■ Text section ■
------------------------------------

Stressed out about paying your income taxes?

Our tax system in the United States is quite complex. It’s very helpful to work with a qualified income tax professional, such as an accountant. An accountant can help you prepare your tax return and help you understand your tax liability. It’s also important to know and understand some of the key tax terms.

Taxpayer stressed out over managing taxes

Explore these personal finance insights that focus on how to navigate income tax.

Important Tax Terms

Here’s a brief overview of some important tax terms to help you navigate your taxes:

Federal income tax

Whether or not you must file a federal return depends upon your age and income. However, most people who earn income must file a federal return and pay federal income taxes. In order to receive a tax refund, you must file a federal tax return.

State income tax

Most states impose state income tax on its residents. But some states, such as Florida, have no state income tax. If your state has an income tax, you must pay tax on your earnings in addition to paying your federal income tax. Your state return is separate from your federal tax return.

Withholding

If you are employed, your employer withholds a certain amount of each paycheck in order to pay your income tax liability. You can adjust your withholding during the year using Form W-4. You should avoid withholding too much or too little from each paycheck.

Deduction

A deduction lowers your income tax liability. For example, if you earned $60,000 and receive a $10,000 deduction, you are only taxed on $50,000. Deductions are a great way to reduce your overall tax liability.

Tax credit

A credit is an offset directly against the tax you owe. So, for example, if your tax liability is $10,000, a $2,000 tax credit means you only owe $8,000. A credit is more beneficial than a deduction, so take advantage of all of the tax credits you can.

Itemized vs. standard deduction

You choose whether you take the standard deduction or itemize your deductions each year. Starting in 2018, the standard deduction was increased significantly. Unless you have a lot of deductions to itemize, you should take the standard deduction. If the amount of your deductions is greater than the standard deduction, it makes sense to itemize. Common itemized deductions include state and local property or income tax, mortgage interest, and charitable contributions.

------------------------------------

Rewrite the tax terms overview starting at "Most states impose" and ending at "overall tax liability.", changing "Florida" to "Texas".

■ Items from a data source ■
------------------------------------

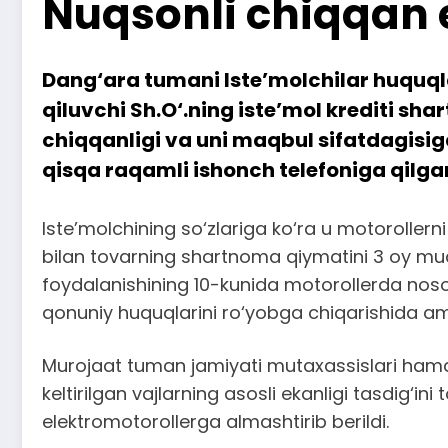
Nuqsonli chiqqan e
Dang‘ara tumani Iste’molchilar huquql
qiluvchi Sh.O‘.ning iste’mol krediti sh
chiqqanligi va uni maqbul sifatdagisig
qisqa raqamli ishonch telefoniga qilgan
Iste’molchining so‘zlariga ko‘ra u motorollerni
bilan tovarning shartnoma qiymatini 3 oy mu
foydalanishining 10-kunida motorollerda noso
qonuniy huquqlarini ro‘yobga chiqarishida ama
Murojaat tuman jamiyati mutaxassislari hamd
keltirilgan vajlarning asosli ekanligi tasdig‘
elektromotorollerga almashtirib berildi.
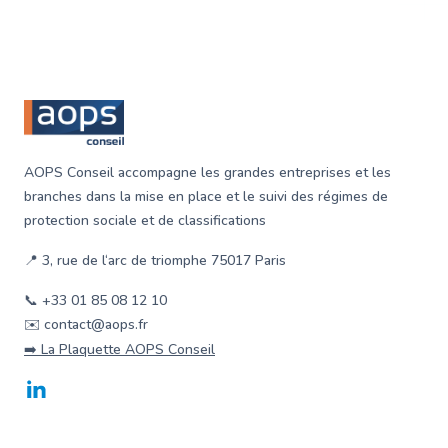
Footer
AOPS Conseil accompagne les grandes entreprises et les
branches dans la mise en place et le suivi des régimes de
protection sociale et de classifications
📍 3, rue de l‘arc de triomphe 75017 Paris
📞 +33 01 85 08 12 10
✉️ contact@aops.fr
➡️ La Plaquette AOPS Conseil
LinkedIn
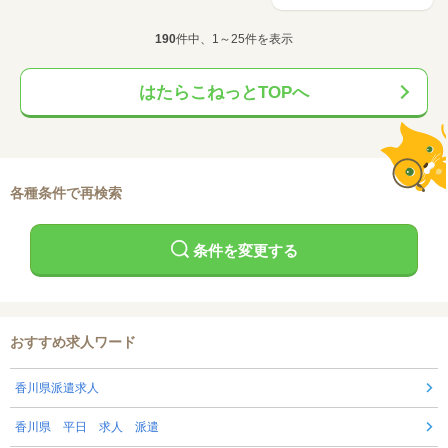
190
件中、1～25件を表示
はたらこねっとTOPへ
各種条件で再検索
条件を変更する
おすすめ求人ワード
香川県派遣求人
香川県 平日 求人 派遣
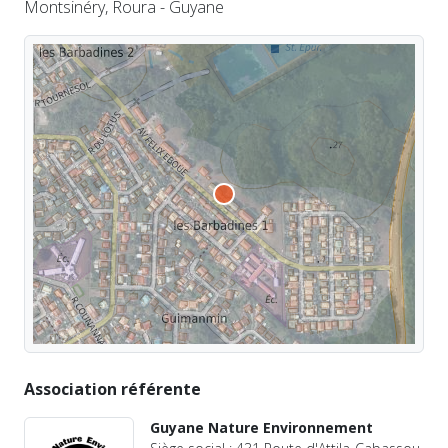
Montsinéry, Roura - Guyane
Association référente
Guyane Nature Environnement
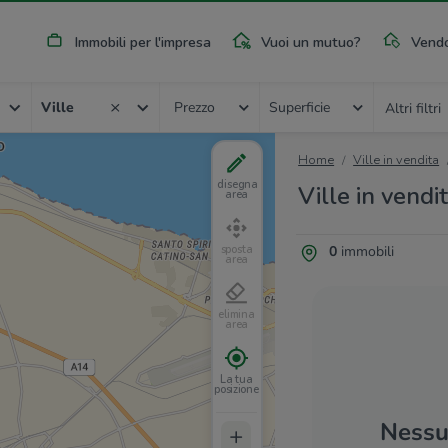
Immobili per l'impresa
Vuoi un mutuo?
Vendo
Ville
Prezzo
Superficie
Altri filtri
Home
Ville in vendita
disegna
Ville in vendit
area
0
immobili
sposta
area
elimina
area
La tua
posizione
Nessun
+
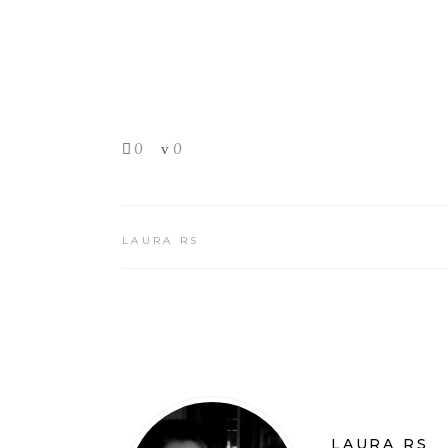
0
0
LAURA RS
LAURA RS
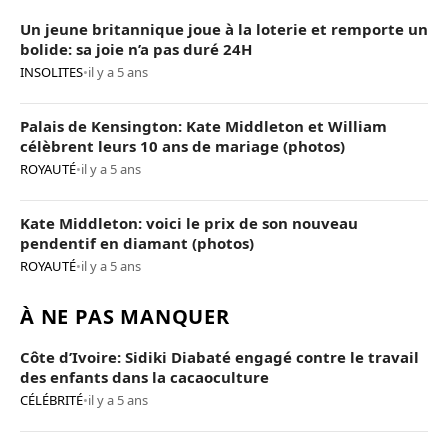
Un jeune britannique joue à la loterie et remporte un
bolide: sa joie n’a pas duré 24H
INSOLITES
•
il y a 5 ans
Palais de Kensington: Kate Middleton et William
célèbrent leurs 10 ans de mariage (photos)
ROYAUTÉ
•
il y a 5 ans
Kate Middleton: voici le prix de son nouveau
pendentif en diamant (photos)
ROYAUTÉ
•
il y a 5 ans
À NE PAS MANQUER
Côte d’Ivoire: Sidiki Diabaté engagé contre le travail
des enfants dans la cacaoculture
CÉLÉBRITÉ
•
il y a 5 ans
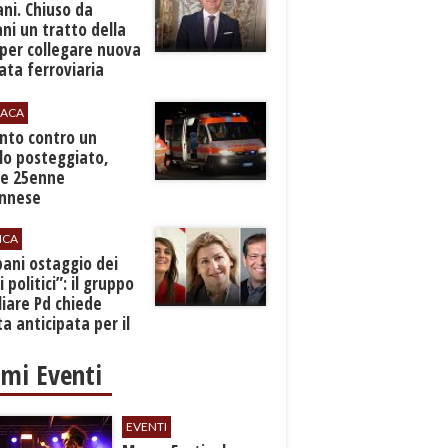
ani. Chiuso da
i un tratto della
per collegare nuova
ta ferroviaria
eroporto
ACA
anto contro un
lo posteggiato,
e 25enne
Ennese
ICA
pani ostaggio dei
i politici”: il gruppo
liare Pd chiede
a anticipata per il
cio
imi Eventi
EVENTI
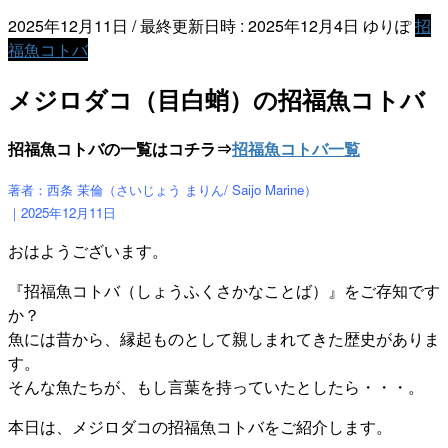
2025年12月11日
/ 最終更新日時 :
2025年12月4日
ゆりぽ
招
福魚コトバ
メジロダコ（目白蛸）の招福魚コトバ
招福魚コトバの一覧はコチラ⇒
招福魚コトバ一覧
著者：西条 茉倫（さいじょう まりん/ Saijo Marine）
｜2025年12月11
日
おはようございます。
『招福魚コトバ（しょうふくさかなことば）』をご存知です
か？
魚には昔から、縁起ものとして親しまれてきた歴史がありま
す。
そんな魚たちが、もし言葉を持っていたとしたら・・・。
本日は、メジロダコの招福魚コトバをご紹介します。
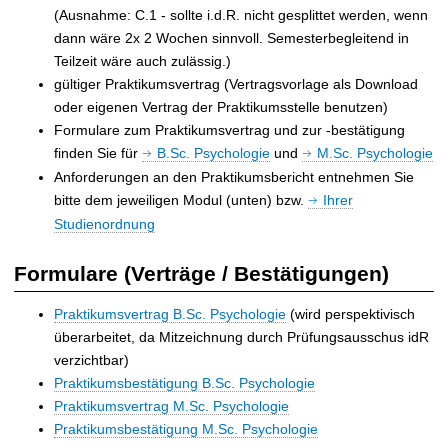
(Ausnahme: C.1 - sollte i.d.R. nicht gesplittet werden, wenn
dann wäre 2x 2 Wochen sinnvoll. Semesterbegleitend in
Teilzeit wäre auch zulässig.)
gültiger Praktikumsvertrag (Vertragsvorlage als Download
oder eigenen Vertrag der Praktikumsstelle benutzen)
Formulare zum Praktikumsvertrag und zur -bestätigung
finden Sie für
B.Sc. Psychologie
und
M.Sc. Psychologie
Anforderungen an den Praktikumsbericht entnehmen Sie
bitte dem jeweiligen Modul (unten) bzw.
Ihrer
Studienordnung
Formulare (Verträge / Bestätigungen)
Praktikumsvertrag B.Sc. Psychologie
(wird perspektivisch
überarbeitet, da Mitzeichnung durch Prüfungsausschus idR
verzichtbar)
Praktikumsbestätigung B.Sc. Psychologie
Praktikumsvertrag M.Sc. Psychologie
Praktikumsbestätigung M.Sc. Psychologie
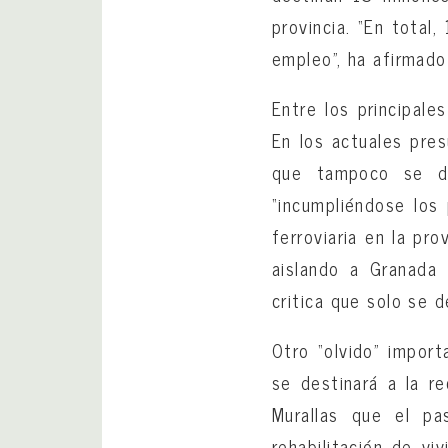
provincia. “En total
empleo”, ha afirmado 
Entre los principale
En los actuales pre
que tampoco se di
“incumpliéndose los
ferroviaria en la pr
aislando a Granada 
critica que solo se 
Otro “olvido” import
se destinará a la re
Murallas que el p
rehabilitación de vi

------------------------------------

■ Result for this exercise ■
Most states impose state income tax on its residents. But some states, such as Texas, have no state income tax. If your state has an income tax, you must pay tax on your earnings in addition to paying your federal income tax. Your state return is separate from your federal tax return.

Withholding

If you are employed, your employer withholds a certain amount of each paycheck in order to pay your income tax liability. You can adjust your withholding during the year using Form W-4. You should avoid withholding too much or too little from each paycheck.

Deduction

A deduction lowers your income tax liability. For example, if you earned $60,000 and receive a $10,000 deduction, you are only taxed on $50,000. Deductions are a great way to reduce your overall tax liability.